Now wearing the World Champion jersey, Bennett’s team-mate at Deceuninck-QuickStep is back to try again, the French rider winning in 2019, only Alaphilippe and Van Aert both still find themselves behind pre-race favourite Mathieu van der Poel, the 26-year-old Dutch rider who in recent weeks has been hitting some previously unheard of marks for weight, watts and power output that seemingly define this new era of pro cycling.

Two weeks ago, the day before Bennett won the opening stage of Paris-Nice, Van der Poel produced an estimated 1,362 watts of power on the final climb up the Via Santa Caterina to win Strade Bianche (a watt being a watt, whether on a bike or in the light bulb of your sitting room).

Van der Poel does have his limits though, sitting back it seemed to watch 2020 Tour de France winner Tadej Pogacar breaking another sort of weight, watts and power output record to win Stage 4 of the Tirreno-Adriatico last Saturday, his final climb up the Prati di Tivo over two minutes faster than the previous best of Chris Froome, set in 2013.
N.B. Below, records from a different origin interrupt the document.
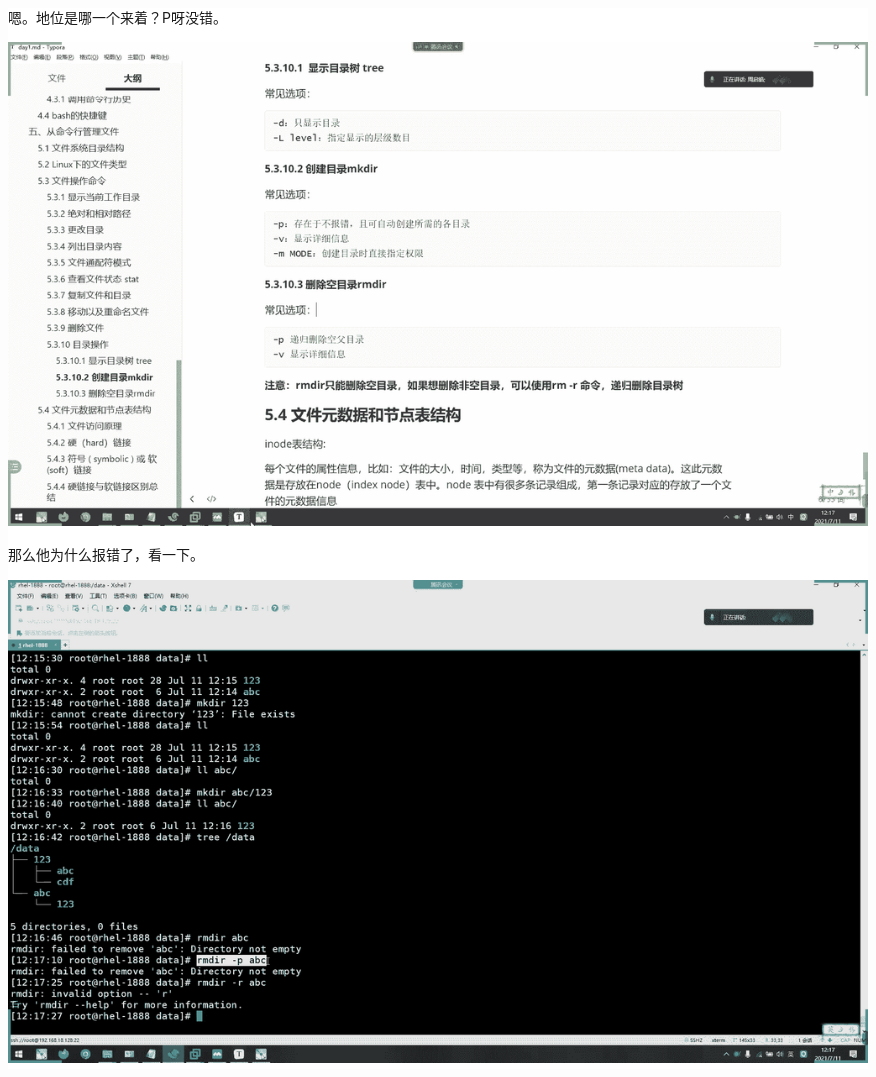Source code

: 嗯。地位是哪一个来着？P呀没错。

![](img/fac55e6ea3da74e9a8237d85cfae2100_88.png)

那么他为什么报错了，看一下。

![](img/fac55e6ea3da74e9a8237d85cfae2100_90.png)
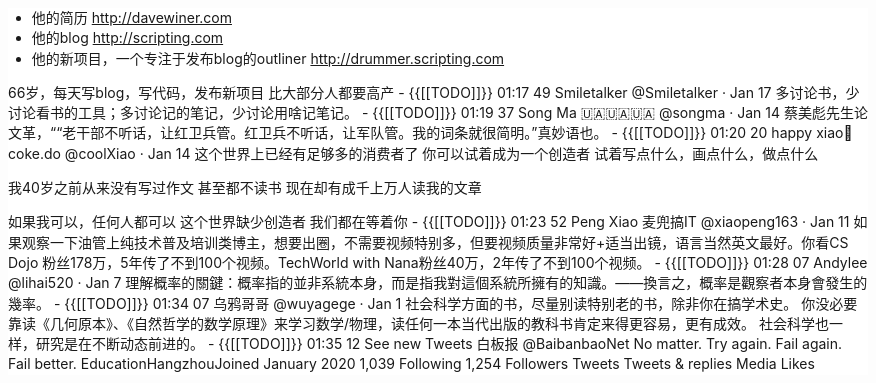 - 他的简历 http://davewiner.com
- 他的blog http://scripting.com
- 他的新项目，一个专注于发布blog的outliner
http://drummer.scripting.com 

66岁，每天写blog，写代码，发布新项目
比大部分人都要高产
    - {{[[TODO]]}} 01:17 49 
Smiletalker
@Smiletalker
·
Jan 17
多讨论书，少讨论看书的工具；多讨论记的笔记，少讨论用啥记笔记。
    - {{[[TODO]]}} 01:19 37 Song Ma 🇺🇦🇺🇦🇺🇦
@songma
·
Jan 14
蔡美彪先生论文革，““老干部不听话，让红卫兵管。红卫兵不听话，让军队管。我的词条就很简明。”真妙语也。
    - {{[[TODO]]}} 01:20 20 
happy xiao🥤coke.do
@coolXiao
·
Jan 14
这个世界上已经有足够多的消费者了
你可以试着成为一个创造者
试着写点什么，画点什么，做点什么

我40岁之前从来没有写过作文
甚至都不读书
现在却有成千上万人读我的文章

如果我可以，任何人都可以
这个世界缺少创造者
我们都在等着你
    - {{[[TODO]]}} 01:23 52 
Peng Xiao 麦兜搞IT
@xiaopeng163
·
Jan 11
如果观察一下油管上纯技术普及培训类博主，想要出圈，不需要视频特别多，但要视频质量非常好+适当出镜，语言当然英文最好。你看CS Dojo 粉丝178万，5年传了不到100个视频。TechWorld with Nana粉丝40万，2年传了不到100个视频。
    - {{[[TODO]]}} 01:28 07 Andylee
@lihai520
·
Jan 7
理解概率的關鍵：概率指的並非系統本身，而是指我對這個系統所擁有的知識。——換言之，概率是觀察者本身會發生的幾率。
    - {{[[TODO]]}} 01:34 07 乌鸦哥哥
@wuyagege
·
Jan 1
社会科学方面的书，尽量别读特别老的书，除非你在搞学术史。
你没必要靠读《几何原本》、《自然哲学的数学原理》来学习数学/物理，读任何一本当代出版的教科书肯定来得更容易，更有成效。
社会科学也一样，研究是在不断动态前进的。
    - {{[[TODO]]}} 01:35 12 
See new Tweets
白板报
@BaibanbaoNet
No matter. Try again. Fail again. Fail better.
EducationHangzhouJoined January 2020
1,039 Following
1,254 Followers
Tweets
Tweets & replies
Media
Likes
Bennett knows his limits too, especially on the hills, twice riding close to a standstill on the last mountain stages of Paris-Nice, clearly with the Poggio in mind. With four stage wins already this year (two in Paris-Nice, two in the UAE Tour), he is the favourite among the sprinters, should it come down to the bunch finish, the 30-year-old making no secret of the fact that after winning on the Champs Élysées, winning Milan-San Remo is now only second to winning the World Championship.

No rider in the current peloton has won it more than once, and, as Bennett may have noticed on the short drive from his home in Monaco towards San Remo, there is due to be a tailwind come race day, which will favour the attackers and not the sprinters.

“Just judging off myself and the numbers, I think I’m in a good place, but it’s just about having the legs on the day as well,” Bennett said on Thursday.

A reminder perhaps that weight, watts and power output can only take you so far in this new era for pro cycling, as long as you’re not up to anything else.